Over the years, the book has aroused widespread alarm, because of what is seen as Lewis's over-pushy Christian proselytising, and because of his patronising attitudes towards women and non-white races. Only this week, I read one distinguished commentator suggesting both that the Christian allegory is screamingly obvious, and that in any case Aslan isn't a very good fit for Christ; while on the radio I heard another suggesting that since Lewis's notoriously dodgy racial views aren't evident in the film, they must have been "Disneyfied" out of existence.

While the social attitudes and religion do get a little overpowering in some of the later episodes of the Narnia sequence (and I'll be interested to see how Hollywood copes), this opener is thoroughly harmless. The only racial groups with grounds for complaint here are minotaurs and cyclopes, while Christianity is mixed up with a whole grab-bag of other myths, Nordic and Greco-Roman - something we're alerted to early on, by James McAvoy's flirtatious Tumnus, a twinkle in his eye suggesting he is less faun than satyr.

As for women - well, here the film may be said to rescue Lewis from himself. As Lucy, 10-year-old Georgie Henley is game and plausible, while Anna Popplewell makes Susan, the most underdrawn of the four children, very attractively sceptical and catty.

Most of all there is the White Witch: Tilda Swinton's pale, slightly inhuman beauty is not what I envisaged when I read the book, but even with her head sticking up from a series of dresses that aren't so much tailored as upholstered, she is enchanting. Under the circumstances, young Edmund's decision to betray the others to her seems like a perfectly understandable adolescent male reaction.

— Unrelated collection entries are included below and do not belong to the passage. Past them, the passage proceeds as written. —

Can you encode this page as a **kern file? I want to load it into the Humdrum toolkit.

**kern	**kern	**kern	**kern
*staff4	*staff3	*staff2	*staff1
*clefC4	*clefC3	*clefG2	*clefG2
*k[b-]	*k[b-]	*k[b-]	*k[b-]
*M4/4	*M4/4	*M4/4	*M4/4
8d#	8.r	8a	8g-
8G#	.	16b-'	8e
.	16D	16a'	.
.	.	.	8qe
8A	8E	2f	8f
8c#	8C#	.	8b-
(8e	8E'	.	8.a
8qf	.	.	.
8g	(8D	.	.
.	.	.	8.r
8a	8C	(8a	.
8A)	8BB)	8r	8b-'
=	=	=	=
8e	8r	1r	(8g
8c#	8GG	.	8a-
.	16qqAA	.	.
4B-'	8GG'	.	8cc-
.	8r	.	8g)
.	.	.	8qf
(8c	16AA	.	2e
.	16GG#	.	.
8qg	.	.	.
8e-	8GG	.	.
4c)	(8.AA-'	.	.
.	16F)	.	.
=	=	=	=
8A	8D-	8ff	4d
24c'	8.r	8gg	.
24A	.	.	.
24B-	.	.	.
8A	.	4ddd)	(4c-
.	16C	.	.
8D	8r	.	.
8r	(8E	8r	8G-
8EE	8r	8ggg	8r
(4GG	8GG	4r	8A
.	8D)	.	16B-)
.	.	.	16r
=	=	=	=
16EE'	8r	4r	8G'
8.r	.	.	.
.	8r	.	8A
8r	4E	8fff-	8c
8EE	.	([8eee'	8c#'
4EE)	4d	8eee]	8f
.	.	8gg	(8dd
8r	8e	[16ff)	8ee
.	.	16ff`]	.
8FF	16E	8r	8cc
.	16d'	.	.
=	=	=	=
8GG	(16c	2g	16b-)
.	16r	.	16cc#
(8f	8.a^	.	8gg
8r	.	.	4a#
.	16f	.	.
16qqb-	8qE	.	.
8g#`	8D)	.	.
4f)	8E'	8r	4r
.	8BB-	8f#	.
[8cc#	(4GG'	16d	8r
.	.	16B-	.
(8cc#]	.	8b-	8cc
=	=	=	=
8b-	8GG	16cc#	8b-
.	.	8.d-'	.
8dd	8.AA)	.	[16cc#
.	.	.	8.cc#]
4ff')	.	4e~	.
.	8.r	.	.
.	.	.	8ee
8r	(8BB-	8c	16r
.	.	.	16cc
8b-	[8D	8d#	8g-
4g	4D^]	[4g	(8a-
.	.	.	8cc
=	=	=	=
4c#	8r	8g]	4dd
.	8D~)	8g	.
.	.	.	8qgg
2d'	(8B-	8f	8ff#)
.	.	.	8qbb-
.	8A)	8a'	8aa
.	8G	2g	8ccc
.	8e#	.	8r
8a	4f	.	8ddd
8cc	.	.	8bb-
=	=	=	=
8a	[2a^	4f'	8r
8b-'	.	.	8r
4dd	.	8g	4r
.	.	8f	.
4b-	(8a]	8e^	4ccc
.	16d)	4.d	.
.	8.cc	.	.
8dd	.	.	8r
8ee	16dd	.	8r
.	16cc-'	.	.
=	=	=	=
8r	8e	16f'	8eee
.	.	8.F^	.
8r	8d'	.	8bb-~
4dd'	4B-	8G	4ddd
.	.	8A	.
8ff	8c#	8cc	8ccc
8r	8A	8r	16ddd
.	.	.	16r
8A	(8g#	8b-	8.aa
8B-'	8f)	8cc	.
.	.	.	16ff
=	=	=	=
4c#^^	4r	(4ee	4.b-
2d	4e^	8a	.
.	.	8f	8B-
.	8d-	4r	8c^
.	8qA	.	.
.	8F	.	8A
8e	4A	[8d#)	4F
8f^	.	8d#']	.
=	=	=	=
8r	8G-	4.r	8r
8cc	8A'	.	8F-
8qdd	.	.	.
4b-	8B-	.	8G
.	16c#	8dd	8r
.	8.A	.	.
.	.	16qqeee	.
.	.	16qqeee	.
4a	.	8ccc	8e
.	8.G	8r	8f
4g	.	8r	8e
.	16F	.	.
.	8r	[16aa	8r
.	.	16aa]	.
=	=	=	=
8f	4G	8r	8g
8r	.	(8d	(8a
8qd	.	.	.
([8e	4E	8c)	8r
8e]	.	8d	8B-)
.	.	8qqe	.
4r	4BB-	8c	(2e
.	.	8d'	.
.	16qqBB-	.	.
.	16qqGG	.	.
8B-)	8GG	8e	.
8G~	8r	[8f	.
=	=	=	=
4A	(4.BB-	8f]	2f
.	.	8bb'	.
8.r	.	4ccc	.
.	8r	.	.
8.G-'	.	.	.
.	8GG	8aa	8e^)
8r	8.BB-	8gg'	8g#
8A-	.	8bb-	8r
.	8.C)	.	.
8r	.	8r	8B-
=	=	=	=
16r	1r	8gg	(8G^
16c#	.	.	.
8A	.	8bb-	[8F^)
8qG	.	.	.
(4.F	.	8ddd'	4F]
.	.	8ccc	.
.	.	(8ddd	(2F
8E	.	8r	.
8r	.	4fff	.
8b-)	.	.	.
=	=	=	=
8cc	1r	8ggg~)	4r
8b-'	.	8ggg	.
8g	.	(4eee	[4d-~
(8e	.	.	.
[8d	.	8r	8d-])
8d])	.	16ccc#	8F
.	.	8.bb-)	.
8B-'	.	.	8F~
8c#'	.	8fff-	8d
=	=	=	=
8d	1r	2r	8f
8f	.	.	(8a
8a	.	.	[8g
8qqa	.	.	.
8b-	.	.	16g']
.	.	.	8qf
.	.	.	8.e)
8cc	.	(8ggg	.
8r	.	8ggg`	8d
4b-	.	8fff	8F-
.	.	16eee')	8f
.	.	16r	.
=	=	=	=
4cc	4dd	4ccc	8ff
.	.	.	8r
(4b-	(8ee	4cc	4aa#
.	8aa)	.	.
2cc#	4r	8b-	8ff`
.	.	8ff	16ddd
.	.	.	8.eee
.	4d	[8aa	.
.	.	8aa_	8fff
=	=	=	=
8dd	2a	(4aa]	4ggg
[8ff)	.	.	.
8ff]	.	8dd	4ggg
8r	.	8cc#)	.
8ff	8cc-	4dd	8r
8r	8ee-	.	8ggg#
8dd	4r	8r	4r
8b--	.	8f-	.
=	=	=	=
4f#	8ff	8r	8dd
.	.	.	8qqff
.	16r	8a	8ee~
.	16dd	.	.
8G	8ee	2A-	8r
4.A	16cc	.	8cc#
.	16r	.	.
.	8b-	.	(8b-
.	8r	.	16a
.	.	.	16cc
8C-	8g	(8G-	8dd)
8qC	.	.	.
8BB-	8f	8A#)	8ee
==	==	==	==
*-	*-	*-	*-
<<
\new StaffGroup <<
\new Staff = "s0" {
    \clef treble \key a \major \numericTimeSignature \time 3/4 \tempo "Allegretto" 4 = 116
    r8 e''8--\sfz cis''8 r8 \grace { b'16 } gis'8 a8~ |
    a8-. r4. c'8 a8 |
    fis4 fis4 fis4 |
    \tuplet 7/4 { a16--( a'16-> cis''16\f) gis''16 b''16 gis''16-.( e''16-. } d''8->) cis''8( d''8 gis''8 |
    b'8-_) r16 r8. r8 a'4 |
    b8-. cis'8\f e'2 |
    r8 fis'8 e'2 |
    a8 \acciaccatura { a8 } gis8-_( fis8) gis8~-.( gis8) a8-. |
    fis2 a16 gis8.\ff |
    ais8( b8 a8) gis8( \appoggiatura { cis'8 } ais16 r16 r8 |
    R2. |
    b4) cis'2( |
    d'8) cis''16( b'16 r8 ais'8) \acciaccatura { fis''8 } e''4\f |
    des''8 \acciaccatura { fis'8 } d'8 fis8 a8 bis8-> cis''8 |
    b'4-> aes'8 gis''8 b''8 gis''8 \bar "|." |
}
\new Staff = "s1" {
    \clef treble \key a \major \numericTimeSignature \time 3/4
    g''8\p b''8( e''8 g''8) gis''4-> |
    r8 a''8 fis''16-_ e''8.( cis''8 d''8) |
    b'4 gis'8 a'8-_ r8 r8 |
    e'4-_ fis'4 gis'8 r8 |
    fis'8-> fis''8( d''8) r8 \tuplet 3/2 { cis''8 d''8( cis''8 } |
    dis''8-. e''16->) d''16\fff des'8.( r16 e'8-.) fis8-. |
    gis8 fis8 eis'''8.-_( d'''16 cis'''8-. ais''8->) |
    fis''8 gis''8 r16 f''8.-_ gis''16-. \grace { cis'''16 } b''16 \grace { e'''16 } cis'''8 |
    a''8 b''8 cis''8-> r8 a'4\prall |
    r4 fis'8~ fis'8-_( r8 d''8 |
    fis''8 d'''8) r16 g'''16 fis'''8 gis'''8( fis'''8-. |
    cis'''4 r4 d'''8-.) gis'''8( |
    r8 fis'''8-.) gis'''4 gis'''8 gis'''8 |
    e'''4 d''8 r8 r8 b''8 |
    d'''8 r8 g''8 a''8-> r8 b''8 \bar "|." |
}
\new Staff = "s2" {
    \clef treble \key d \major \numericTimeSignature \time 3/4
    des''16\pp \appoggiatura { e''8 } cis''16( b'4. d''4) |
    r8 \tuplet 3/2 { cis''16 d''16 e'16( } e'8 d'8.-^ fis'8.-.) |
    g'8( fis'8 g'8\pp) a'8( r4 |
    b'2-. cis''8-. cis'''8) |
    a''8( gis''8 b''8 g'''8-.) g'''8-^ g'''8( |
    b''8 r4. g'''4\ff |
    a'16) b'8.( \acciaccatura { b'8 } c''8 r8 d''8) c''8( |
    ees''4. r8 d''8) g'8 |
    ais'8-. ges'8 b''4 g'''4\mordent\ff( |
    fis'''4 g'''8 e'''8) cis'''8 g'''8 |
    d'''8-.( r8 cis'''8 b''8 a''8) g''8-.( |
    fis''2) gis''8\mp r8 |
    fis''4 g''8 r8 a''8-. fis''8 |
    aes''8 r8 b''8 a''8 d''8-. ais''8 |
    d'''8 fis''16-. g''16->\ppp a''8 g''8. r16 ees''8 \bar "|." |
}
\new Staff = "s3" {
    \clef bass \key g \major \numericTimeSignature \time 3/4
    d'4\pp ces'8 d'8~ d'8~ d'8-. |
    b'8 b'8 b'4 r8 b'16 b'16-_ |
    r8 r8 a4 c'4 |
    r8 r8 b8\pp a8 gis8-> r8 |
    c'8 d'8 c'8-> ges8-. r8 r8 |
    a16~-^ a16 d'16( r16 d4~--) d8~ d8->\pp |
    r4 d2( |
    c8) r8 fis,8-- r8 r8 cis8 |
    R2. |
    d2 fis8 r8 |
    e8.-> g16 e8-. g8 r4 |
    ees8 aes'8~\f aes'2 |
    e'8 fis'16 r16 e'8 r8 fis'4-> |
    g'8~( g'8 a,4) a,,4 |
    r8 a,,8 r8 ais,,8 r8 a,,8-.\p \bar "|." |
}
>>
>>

Parents of other adolescent males should consider that her appearance in the climactic battle-scene, all spikes and fur and flashing swords, may well inculcate a strain of sexual fantasy with which they are not comfortable.

If the girls come out of it rather well, the boys are less satisfactory. The only full-bloodedly virile character on show is Ray Winstone's cockneyfied talking beaver (another triumph of computer generated imagery, scampering and bounding and sniffing the air in a very believably beaverish manner).

But Peter Pevensie (William Moseley) is a priggish cipher of decency and bravery - here, the film follows the books in the wrong ways - and the biggest disappointment is Liam Neeson's voicing of Aslan, which has all the warmth and command of a public information film. Once he's arrived, the film's energy swiftly dissipates.

Even then, there are pleasures: that last battle, rigged up from Lewis's sketches, swooping griffins, bounding leopards and thundering centaurs. If it isn't on the same scale as the battle of Helm's Deep in The Lord of the Rings - well, be thankful.